Envolta em gases e pó, a proto-estrela, que não tem mais do que cem mil anos, encontra-se na constelação Perseus e é da mesma classe do nosso Sol, o que sugere que este tenha tido um comportamento parecido durante a sua formação. Através de dois enormes jatos – um em cada polo – esta nova estrela lança o equivalente a cem milhões de vezes o caudal do rio Amazonas.

O trabalho de investigação, publicado na revista «Astronomy & Astrophysics», foi dirigido por Lars Kristensen, astrônomo da Universidade de Leiden (Holanda). O cientista explica que “a velocidade a que a água é expelida alcança os 200 mil quilômetros por hora, ou seja, é 80 vezes mais rápida do que as balas disparadas por uma metralhadora”.  Para captar as marcas características do oxigênio e do hidrogênio, a equipe utilizou os instrumentos de infra-vermelhos que se encontram a bordo do Observatório Espacial Herschel.
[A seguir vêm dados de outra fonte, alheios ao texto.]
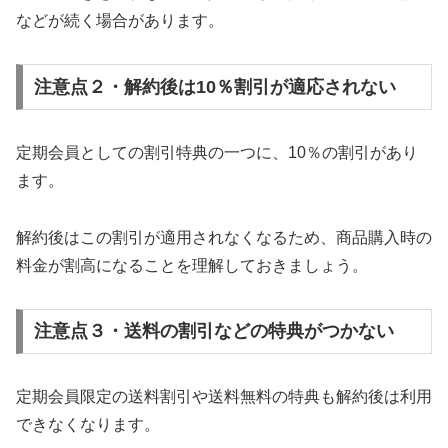
などが続く場合があります。
注意点２・解約後は10％割引が適応されない
定期会員としての割引特典の一つに、10％の割引があり
ます。
解約後はこの割引が適用されなくなるため、商品購入時の
料金が割高になることを理解しておきましょう。
注意点３・送料の割引などの特典がつかない
定期会員限定の送料割引や送料無料の特典も解約後は利用
できなくなります。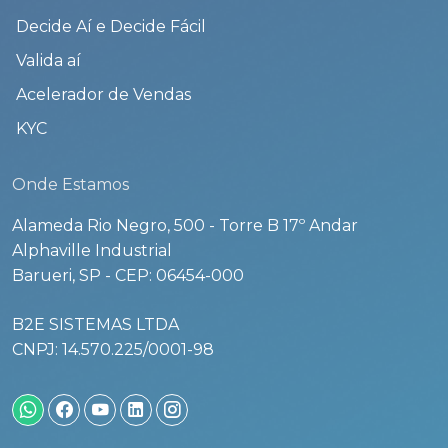
Decide Aí e Decide Fácil
Valida aí
Acelerador de Vendas
KYC
Onde Estamos
Alameda Rio Negro, 500 - Torre B 17º Andar
Alphaville Industrial
Barueri, SP - CEP: 06454-000
B2E SISTEMAS LTDA
CNPJ: 14.570.225/0001-98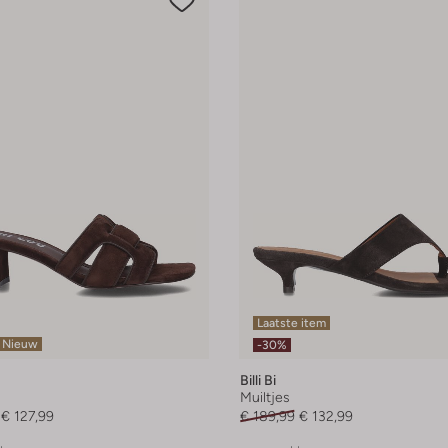
Laatste item
Nieuw
-30%
Billi Bi
Muiltjes
€ 127,99
€ 189,99
€ 132,99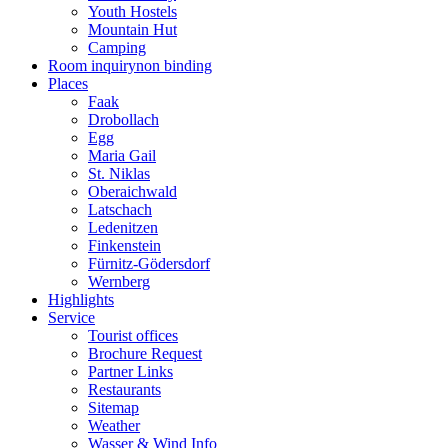
Youth Hostels
Mountain Hut
Camping
Room inquiry
non binding
Places
Faak
Drobollach
Egg
Maria Gail
St. Niklas
Oberaichwald
Latschach
Ledenitzen
Finkenstein
Fürnitz-Gödersdorf
Wernberg
Highlights
Service
Tourist offices
Brochure Request
Partner Links
Restaurants
Sitemap
Weather
Wasser & Wind Info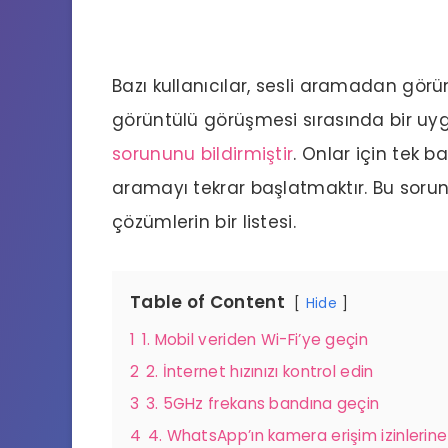
Bazı kullanıcılar, sesli aramadan g
görüntülü görüşmesi sırasında bir u
sorununu bildirmiştir
. Onlar için tek 
aramayı tekrar başlatmaktır. Bu sorun
çözümlerin bir listesi.
Table of Content
Hide
1
1. Mobil veriden Wi-Fi’ye geçin
2
2. İnternet hızınızı kontrol edin
3
3. 5GHz frekans bandına geçin
4
4. WhatsApp’ın kamera erişim izinlerine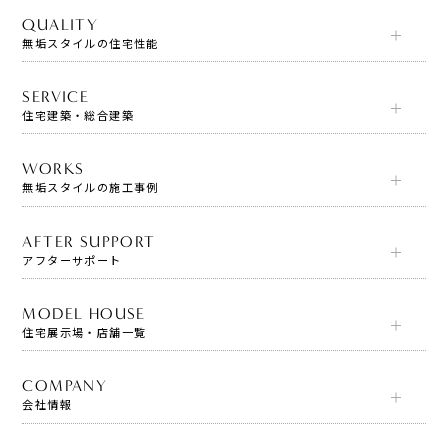
QUALITY
無垢スタイルの住宅性能
SERVICE
住宅建築・総合建築
WORKS
無垢スタイルの施工事例
AFTER SUPPORT
アフターサポート
MODEL HOUSE
住宅展示場・店舗一覧
COMPANY
会社情報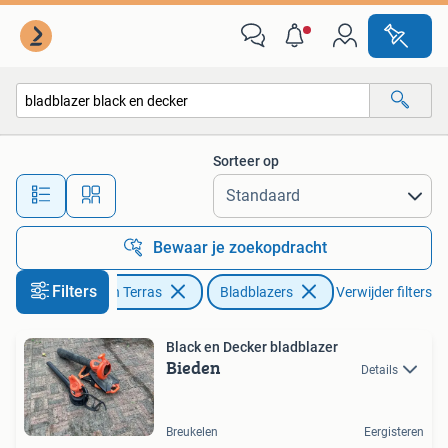
Bladblazers
Sorteer op
Alle afstanden…
Bewaar je zoekopdracht
Filters
Tuin en Terras
Bladblazers
Verwijder filters
Black en Decker bladblazer
Bieden
Details
Breukelen
Eergisteren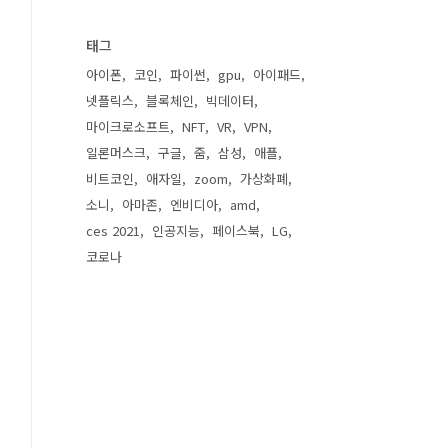
태그
아이폰
코인
파이썬
gpu
아이패드
넷플릭스
블록체인
빅데이터
마이크로소프트
NFT
VR
VPN
일론머스크
구글
줌
삼성
애플
비트코인
애자일
zoom
가상화폐
소니
아마존
엔비디아
amd
ces 2021
인공지능
페이스북
LG
코로나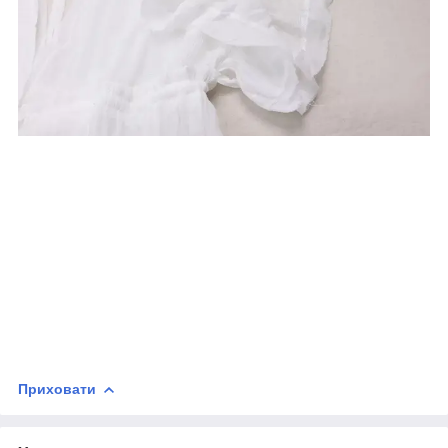
Приховати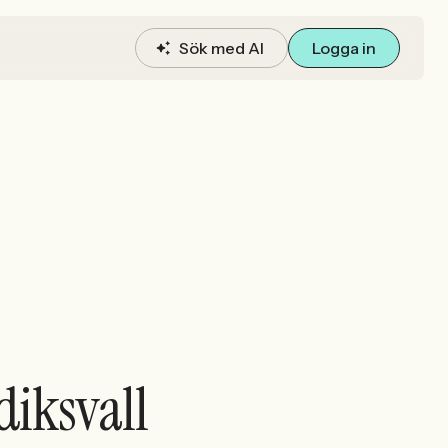
Sök med AI
Logga in
udiksvall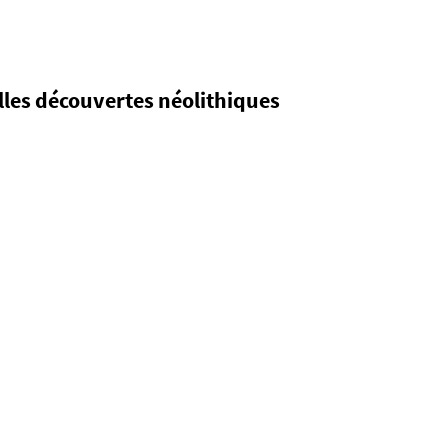
elles découvertes néolithiques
Uma vez localizadas essas classes de átomos, os investigadores seguiram-lhe o rasto até à estrela onde se formaram. A primeira conclusão dos astrônomos é que a água se formou mesmo na estrela, a temperaturas de poucos milhares de graus. Essa água encontrou depois temperaturas mais elevadas (100 mil graus), estando, assim, no estado gasoso.  Quando esses gases chegaram a camadas externas mais frias da nuvem de material que rodeia a proto-estrela (e que se encontra a cinco mil vezes a distância que separa a Terra do Sol) foi criada uma “frente de choque” e os gases condensaram-se, ou seja, passaram para o estado líquido.
Esta descoberta é importante, consideram os investigadores, pois sugere que este fenmeno faz parte do processo normal do crescimento das estrelas. “Só agora começamos a perceber que todas as estrelas como o Sol passaram, provavelmente, por uma fase de muita energia quando eram jovens. É nesse momento da sua vida que expulsam muito material a grande velocidade. Agora sabemos que parte desse material é água”, diz Kristensen. Essa água poderá ajudar a “semear” os ingredientes necessários para a vida.